*** Opening of Text ***

You are viewing a plain text version of this content. The canonical link for it is here.
Posted to issues@spark.apache.org by "yuhao yang (JIRA)" <ji...@apache.org> on 2016/12/04 07:31:58 UTC

[jira] [Commented] (SPARK-18704) CrossValidator should preserve more tuning statistics

    [ https://issues.apache.org/jira/browse/SPARK-18704?page=com.atlassian.jira.plugin.system.issuetabpanels:comment-tabpanel&focusedCommentId=15719499#comment-15719499 ] 

yuhao yang commented on SPARK-18704:
------------------------------------

One implementation for the tuning summary is available at https://github.com/hhbyyh/spark/tree/tuningsummary/mllib/src/main/scala/org/apache/spark/ml/tuning for anyone with interest.

> CrossValidator should preserve more tuning statistics
> -----------------------------------------------------
>
>                 Key: SPARK-18704
>                 URL: https://issues.apache.org/jira/browse/SPARK-18704
>             Project: Spark
>          Issue Type: Improvement
>          Components: ML
>            Reporter: yuhao yang
>            Priority: Minor
>
> Currently CrossValidator will train (k-fold * paramMaps) different models during the training process, yet it only passes the average metrics to CrossValidatorModel. From which some important information like variances for the same paramMap cannot be retrieved, and users cannot be sure if the k number is proper. Since the CrossValidator is relatively expensive, we probably want to get the most from the tuning process.

*** Close of Text ***
*** Opening of Given entries ***

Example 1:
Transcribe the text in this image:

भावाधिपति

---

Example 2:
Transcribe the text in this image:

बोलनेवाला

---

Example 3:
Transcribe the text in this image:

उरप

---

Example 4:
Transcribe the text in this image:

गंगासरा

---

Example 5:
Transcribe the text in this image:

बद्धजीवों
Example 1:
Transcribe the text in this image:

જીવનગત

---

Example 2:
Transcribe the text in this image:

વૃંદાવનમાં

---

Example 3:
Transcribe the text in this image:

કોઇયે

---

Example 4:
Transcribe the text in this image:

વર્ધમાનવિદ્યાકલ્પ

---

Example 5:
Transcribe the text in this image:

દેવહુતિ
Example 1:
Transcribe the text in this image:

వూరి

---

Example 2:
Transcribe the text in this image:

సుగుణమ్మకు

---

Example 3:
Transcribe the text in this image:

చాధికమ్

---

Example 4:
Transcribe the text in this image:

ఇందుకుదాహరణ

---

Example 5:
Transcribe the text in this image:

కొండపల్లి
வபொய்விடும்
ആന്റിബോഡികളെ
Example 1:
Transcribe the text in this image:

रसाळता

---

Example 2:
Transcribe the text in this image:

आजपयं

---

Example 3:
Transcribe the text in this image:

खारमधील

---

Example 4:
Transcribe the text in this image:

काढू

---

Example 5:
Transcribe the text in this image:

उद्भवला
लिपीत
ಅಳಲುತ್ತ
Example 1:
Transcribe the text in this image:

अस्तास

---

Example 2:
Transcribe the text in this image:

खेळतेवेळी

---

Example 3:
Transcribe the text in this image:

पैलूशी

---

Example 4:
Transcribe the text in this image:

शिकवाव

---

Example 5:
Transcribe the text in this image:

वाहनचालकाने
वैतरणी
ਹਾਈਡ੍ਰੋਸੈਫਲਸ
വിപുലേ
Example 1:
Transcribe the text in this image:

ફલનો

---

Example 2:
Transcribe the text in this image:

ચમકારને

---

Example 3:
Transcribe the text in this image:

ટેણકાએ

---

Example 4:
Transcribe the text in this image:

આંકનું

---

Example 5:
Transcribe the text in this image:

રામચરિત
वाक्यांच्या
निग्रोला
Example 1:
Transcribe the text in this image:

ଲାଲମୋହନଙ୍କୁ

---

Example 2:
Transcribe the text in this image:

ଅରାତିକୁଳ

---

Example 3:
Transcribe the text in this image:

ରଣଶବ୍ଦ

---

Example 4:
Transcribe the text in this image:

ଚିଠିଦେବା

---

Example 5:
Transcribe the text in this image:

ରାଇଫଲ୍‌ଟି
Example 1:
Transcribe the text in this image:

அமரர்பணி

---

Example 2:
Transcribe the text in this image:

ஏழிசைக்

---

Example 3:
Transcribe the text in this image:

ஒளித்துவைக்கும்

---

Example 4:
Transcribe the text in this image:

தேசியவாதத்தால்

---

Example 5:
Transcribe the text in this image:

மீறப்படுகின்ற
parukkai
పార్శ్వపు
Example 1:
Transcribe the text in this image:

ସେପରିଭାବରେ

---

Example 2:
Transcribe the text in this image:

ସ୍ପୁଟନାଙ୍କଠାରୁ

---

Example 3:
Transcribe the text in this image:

*** Close of Given entries ***

What you will do:
• 1. Reproduce everything in the CrossValidator issue from "One implementation for" down to "anyone with interest.".
• 2. In the CrossValidator issue, what does CrossValidator currently pass to CrossValidatorModel?
• 3. Pick up the CrossValidator issue after its last sentence and continue it.
The material that comes after the CrossValidator issue is separate from it.

Answers for the exercise:
• 1.
One implementation for the tuning summary is available at https://github.com/hhbyyh/spark/tree/tuningsummary/mllib/src/main/scala/org/apache/spark/ml/tuning for anyone with interest.

• 2. Only the average metrics.

• 3.
> Just want to see if this sounds good. In my opinion, this can be done either by passing a metrics matrix to the CrossValidatorModel, or we can introduce a CrossValidatorSummary. I would vote for introducing the TunningSummary class, which can also be used by TrainValidationSplit. In the summary we can present a better statistics for the tuning process. Something like a DataFrame:
> +---------------+------------+--------+-----------------+
> |elasticNetParam|fitIntercept|regParam|metrics          |
> +---------------+------------+--------+-----------------+
> |0.0            |true        |0.1     |9.747795248932505|
> |0.0            |true        |0.01    |9.751942357398603|
> |0.0            |false       |0.1     |9.71727627087487 |
> |0.0            |false       |0.01    |9.721149803723822|
> |0.5            |true        |0.1     |9.719358515436005|
> |0.5            |true        |0.01    |9.748121645368501|
> |0.5            |false       |0.1     |9.687771328829479|
> |0.5            |false       |0.01    |9.717304811419261|
> |1.0            |true        |0.1     |9.696769467196487|
> |1.0            |true        |0.01    |9.744325276259957|
> |1.0            |false       |0.1     |9.665822167122172|
> |1.0            |false       |0.01    |9.713484065511892|
> +---------------+------------+--------+-----------------+
> Using the dataFrame, users can better understand the effect of different parameters.



--
This message was sent by Atlassian JIRA
(v6.3.4#6332)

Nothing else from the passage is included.